资源环境科技发展态势分析平台

Choosing (an) adequate model structure(s) for a given purpose, catchment, and data situation is a critical task in the modelling chain. However, despite model intercomparison studies, hypothesis testing approaches with modular modelling frameworks, and continuous efforts in model development and improvement, there are still no clear guidelines for identifying a preferred model structure. By introducing a framework for Automatic Model Structure Identification (AMSI), we support the process of identifying (a) suitable model structure(s) for a given task. The proposed AMSI‐framework employs a combination of the modular hydrological model RAVEN and the heuristic global optimization algorithm dynamically dimensioned search (DDS).
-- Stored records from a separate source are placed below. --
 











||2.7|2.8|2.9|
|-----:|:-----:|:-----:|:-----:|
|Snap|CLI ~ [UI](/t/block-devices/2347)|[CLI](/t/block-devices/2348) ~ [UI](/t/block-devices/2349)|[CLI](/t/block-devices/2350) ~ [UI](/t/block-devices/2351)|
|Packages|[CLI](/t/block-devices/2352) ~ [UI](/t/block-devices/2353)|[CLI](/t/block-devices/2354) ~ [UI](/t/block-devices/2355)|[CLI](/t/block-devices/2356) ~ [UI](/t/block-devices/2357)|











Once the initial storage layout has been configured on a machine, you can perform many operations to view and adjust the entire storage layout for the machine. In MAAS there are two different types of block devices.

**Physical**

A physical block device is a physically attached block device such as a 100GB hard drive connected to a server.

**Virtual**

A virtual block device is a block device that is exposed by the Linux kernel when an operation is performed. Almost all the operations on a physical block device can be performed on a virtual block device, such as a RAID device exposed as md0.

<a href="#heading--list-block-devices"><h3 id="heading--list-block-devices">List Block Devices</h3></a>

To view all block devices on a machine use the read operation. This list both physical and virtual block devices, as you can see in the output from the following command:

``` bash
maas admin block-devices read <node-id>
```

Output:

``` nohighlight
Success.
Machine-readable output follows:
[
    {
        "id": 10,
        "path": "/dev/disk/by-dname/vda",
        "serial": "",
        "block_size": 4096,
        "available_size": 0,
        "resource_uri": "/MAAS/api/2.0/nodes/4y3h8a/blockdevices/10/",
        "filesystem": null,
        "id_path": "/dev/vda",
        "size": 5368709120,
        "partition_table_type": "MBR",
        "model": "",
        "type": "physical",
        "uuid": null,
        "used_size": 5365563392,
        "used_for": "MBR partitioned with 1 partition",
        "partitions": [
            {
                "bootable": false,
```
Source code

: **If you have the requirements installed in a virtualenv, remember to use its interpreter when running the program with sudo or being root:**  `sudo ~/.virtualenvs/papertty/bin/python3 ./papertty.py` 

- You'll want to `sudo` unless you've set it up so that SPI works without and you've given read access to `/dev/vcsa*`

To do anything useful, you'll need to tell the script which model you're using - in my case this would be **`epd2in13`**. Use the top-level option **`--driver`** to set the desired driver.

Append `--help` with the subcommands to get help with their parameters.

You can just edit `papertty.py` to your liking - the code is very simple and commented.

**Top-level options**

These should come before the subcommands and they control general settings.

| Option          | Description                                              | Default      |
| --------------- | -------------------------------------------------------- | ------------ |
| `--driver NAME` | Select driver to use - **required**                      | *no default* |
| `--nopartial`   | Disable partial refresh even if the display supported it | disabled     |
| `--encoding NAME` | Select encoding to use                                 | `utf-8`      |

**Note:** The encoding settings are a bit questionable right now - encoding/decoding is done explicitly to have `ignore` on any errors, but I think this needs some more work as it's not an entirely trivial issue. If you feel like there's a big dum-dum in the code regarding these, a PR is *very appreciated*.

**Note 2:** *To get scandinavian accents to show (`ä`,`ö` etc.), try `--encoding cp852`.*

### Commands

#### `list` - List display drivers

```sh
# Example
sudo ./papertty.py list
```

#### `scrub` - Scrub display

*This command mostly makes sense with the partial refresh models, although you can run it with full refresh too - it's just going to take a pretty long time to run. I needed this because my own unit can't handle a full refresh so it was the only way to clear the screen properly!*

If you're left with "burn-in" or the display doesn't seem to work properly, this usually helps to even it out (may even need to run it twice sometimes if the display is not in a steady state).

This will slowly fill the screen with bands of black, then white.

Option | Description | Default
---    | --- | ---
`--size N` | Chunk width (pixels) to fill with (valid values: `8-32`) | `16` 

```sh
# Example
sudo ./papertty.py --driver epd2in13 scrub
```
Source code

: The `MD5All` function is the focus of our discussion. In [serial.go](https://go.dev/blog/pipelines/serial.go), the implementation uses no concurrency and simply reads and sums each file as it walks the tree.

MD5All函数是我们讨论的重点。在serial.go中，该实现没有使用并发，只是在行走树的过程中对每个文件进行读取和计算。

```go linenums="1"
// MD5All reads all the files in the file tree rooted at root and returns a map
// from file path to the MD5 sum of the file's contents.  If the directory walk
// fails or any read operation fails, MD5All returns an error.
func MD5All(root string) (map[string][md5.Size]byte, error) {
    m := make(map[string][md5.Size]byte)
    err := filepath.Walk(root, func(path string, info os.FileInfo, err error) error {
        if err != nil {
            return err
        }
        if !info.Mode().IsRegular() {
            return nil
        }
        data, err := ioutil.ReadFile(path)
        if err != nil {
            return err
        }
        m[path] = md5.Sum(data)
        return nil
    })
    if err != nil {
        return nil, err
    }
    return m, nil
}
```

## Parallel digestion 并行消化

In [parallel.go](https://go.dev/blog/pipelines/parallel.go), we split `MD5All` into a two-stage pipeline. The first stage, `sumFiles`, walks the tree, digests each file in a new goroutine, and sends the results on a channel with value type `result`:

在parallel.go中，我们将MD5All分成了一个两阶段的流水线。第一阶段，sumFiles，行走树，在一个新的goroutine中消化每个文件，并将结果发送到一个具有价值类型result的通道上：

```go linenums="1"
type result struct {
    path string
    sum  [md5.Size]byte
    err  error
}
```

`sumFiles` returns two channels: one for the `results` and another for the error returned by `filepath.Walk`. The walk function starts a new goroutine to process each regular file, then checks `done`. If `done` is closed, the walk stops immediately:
It is the first demonstration of a mixed‐integer optimization algorithm applied to simultaneously optimize model structure choices (integer decision variables) and parameter values (continuous decision variables) in hydrological modelling. The AMSI‐framework is thus able to sift through a vast number of model structure and parameter choices for identifying the most adequate model structure(s) for representing the rainfall‐runoff behavior of a catchment. We demonstrate the feasibility of the approach by re‐identifying given model structures that produced a specific hydrograph and show the limits of the current setup via a real‐world application of AMSI on twelve MOPEX catchments. Results show that the AMSI‐framework is capable of inferring feasible model structure(s) reproducing the rainfall‐runoff behaviour of a given catchment. However, it is a complex optimization problem to identify model structure and parameters simultaneously. The variance in the identified structures is high due to near equivalent diagnostic measures for multiple model structures, reflecting substantial model equifinality. Future work with AMSI should consider the use of hydrologic signatures, case studies with multiple types of observation data, and the use of mixed‐integer multi‐objective optimization algorithms.